At this he turned very pale and shuddered. So he had not been mistaken in
the matter, even Mere-Grand knew all about it. To talk of it, however,
was to give shape to his suspicions, to transform what, hitherto, might
merely have been a fancy on his part into something real and definite.
"It was inevitable, my dear son," said Mere-Grand. "I foresaw it from the
outset. And if I did not warn you of it, it was because I believed in
some deep design on your part. Since I have seen you suffering, however,
I have realised that I was mistaken." Then, as he still looked at her
quivering and distracted, she continued: "Yes, I fancied that you might
have wished it, that in bringing your brother here you wished to know if
Marie loved you otherwise than as a father. There was good reason for
testing her--for instance, the great difference between your ages, for
your life is drawing to a close, whilst hers is only beginning. And I
need not mention the question of your work, the mission which I have
always dreamt of for you."
Thereupon, with his hands raised in prayerful fashion, Guillaume drew
near to the old lady and exclaimed: "Oh! speak out clearly, tell me what
you think. I don't understand, my poor heart is so lacerated; and yet I
should so much like to know everything, so as to be able to act and take
a decision. To think that you whom I love, you whom I venerate as much as
if you were my real mother, you whose profound good sense I know so well
that I have always followed your advice--to think that you should have
foreseen this frightful thing and have allowed it to happen at the risk
of its killing me!... Why have you done so, tell me, why?"

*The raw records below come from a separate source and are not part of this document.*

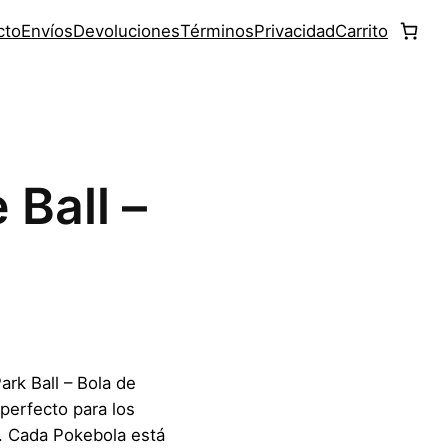
cto
Envíos
Devoluciones
Términos
Privacidad
Carrito
 Ball –
ark Ball – Bola de
perfecto para los
. Cada Pokebola está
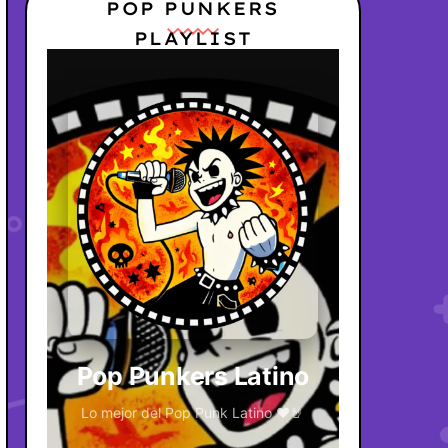
POP PUNKERS
PLAYLIST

Mere-Grand was not fond of talking. Absolute mistress of the house as she
was, managing everything, accountable to nobody for her actions, she
never gave expression to all that she thought or all that she desired.
Indeed, there was no occasion for it, as Guillaume, like the children,
relied upon her completely, with full confidence in her wisdom. And her
somewhat enigmatical ways even helped to raise her in their estimation.